# Haunted Clock



## jaege (Aug 23, 2009)

I have been designing and will build this weekend, a haunted clock. The kind that sits on a pole, like you would see on the street in Europe. The face will be a blatant rip off of the hallowed Disney clock, will run backwards and even chime (a sonorous creepy sound) at irregular intervals. I will post pics as the work progresses, maybe a "how-to", if anyone is interested.


----------



## jaege (Aug 23, 2009)

Finally pictures of the clock. I added pics of my peeper too.

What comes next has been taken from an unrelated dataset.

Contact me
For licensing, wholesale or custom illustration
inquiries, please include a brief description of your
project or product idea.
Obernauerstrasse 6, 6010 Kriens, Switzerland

http://www.hauntforum.com/album.php?albumid=439&pictureid=5021

http://www.hauntforum.com/album.php?albumid=439&pictureid=5020


----------



## morbidmike (Sep 11, 2009)

absolutely love the clock I like the 13 at the top very nice touch peeper looks great too did you make the bird or buy it how and or where?????


----------



## RoxyBlue (Oct 6, 2008)

Both props look good, and the vulture is a nice touch


----------



## IMU (Apr 8, 2009)

Very nice work.


----------



## jaege (Aug 23, 2009)

To be honest, the wife bought the vulture last year from spirit, and we didnt have anywhere to put it. The clock was what I arrived at for a roost. Mother nessecity.


----------



## Rahnefan (May 1, 2009)

Good idea and looks nice.


----------



## jdubbya (Nov 6, 2005)

Neat idea!


----------



## The Watcher (Sep 13, 2008)

Well this is really nice. You did a nice job on it. I can see the Disney look in it.


----------



## hpropman (Jul 27, 2008)

I love that clock I might have to make one a how to please. Is it just a motor behind the face or is is a clock module running backwards? Can we have a how to please.


----------



## The Watcher (Sep 13, 2008)

hpropman said:


> I love that clock I might have to make one a how to please. Is it just a motor behind the face or is is a clock module running backwards? Can we have a how to please.


That is a great idea. This would be a nice m&t project.


----------